The project was born from a frustration that many teachers of sustainability recognise: studying the SDGs in a traditional way can feel abstract, distant, and even contradictory — students struggle to see the connection between a global agenda’s aspirations and the realities they observe in their own lives and communities. Cascio’s solution was to turn the study of the SDGs into an act of creation and communication, making each student not a passive recipient of pre-packaged knowledge but a builder of content and study pathways.
Seventeen Episodes, Seventeen SDGs
Each episode of the podcast dives into one of the 17 SDGs — from poverty alleviation to climate action, gender equality to partnerships for development. The students researched their topics, developed scripts, recorded their voices, and produced a series that they then shared with peers in schools across Italy. The podcast became a tool for study that felt genuinely relevant: the students had made it themselves, they understood why each topic mattered, and they were invested in communicating it well.

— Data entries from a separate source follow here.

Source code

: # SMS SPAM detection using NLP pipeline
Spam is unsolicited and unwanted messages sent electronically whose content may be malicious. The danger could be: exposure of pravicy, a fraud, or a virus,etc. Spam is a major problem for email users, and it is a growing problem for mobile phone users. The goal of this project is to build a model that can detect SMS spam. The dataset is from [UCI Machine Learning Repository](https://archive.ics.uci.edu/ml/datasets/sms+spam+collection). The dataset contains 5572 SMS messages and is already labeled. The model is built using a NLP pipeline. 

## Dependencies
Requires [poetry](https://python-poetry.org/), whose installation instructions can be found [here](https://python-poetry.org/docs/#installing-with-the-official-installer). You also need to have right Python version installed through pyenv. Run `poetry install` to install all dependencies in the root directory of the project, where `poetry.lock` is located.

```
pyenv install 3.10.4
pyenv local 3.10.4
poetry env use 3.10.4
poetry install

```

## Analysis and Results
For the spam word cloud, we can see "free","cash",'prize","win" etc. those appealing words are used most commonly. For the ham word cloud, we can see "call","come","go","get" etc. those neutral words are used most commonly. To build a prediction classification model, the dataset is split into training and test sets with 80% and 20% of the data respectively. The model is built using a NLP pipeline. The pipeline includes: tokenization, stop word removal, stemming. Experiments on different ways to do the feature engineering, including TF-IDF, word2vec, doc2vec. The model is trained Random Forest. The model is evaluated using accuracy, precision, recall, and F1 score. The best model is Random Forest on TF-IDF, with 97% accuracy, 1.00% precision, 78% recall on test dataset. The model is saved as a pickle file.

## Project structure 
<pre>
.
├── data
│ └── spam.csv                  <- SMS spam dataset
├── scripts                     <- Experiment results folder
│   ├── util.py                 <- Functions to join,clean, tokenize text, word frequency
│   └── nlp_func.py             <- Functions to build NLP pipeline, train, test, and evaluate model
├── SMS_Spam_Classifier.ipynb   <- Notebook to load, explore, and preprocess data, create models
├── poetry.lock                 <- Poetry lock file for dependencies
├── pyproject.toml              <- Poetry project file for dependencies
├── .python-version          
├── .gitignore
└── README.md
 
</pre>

The educational approach that made this possible required a particular quality of listening and responsiveness from the teacher. Cascio listened to the students’ language and their intentions, then built a learning path that made each one of them responsible for the outcome. The shift from passivity to authorship was the transformation at the heart of the project.
A Nationally Recognised Practice
The project’s impact extended far beyond the school in Palermo. The podcast was presented in schools in Palermo, Noto, Lumezzane, Monreale, Casalgrande, Reggio Emilia, and Castelfranco. It received coverage in the national press, earned second place in the national Digital Changemaking contest among audio productions in Italian high schools in 2024, and received nominations for several additional awards. The students who created it went on to share their experience as practitioners of good practice — young people teaching other young people how to make sustainability real.
Relevance for Sustainable Learning
Podcast Agenda 2030 connects to all 17 SDGs by design, but its most direct resonances are with SDG 4 (Quality Education) and SDG 17 (Partnerships for the Goals). It is a powerful example of student-led, creative, non-formal learning that bridges formal school curricula with genuine civic and communicative agency.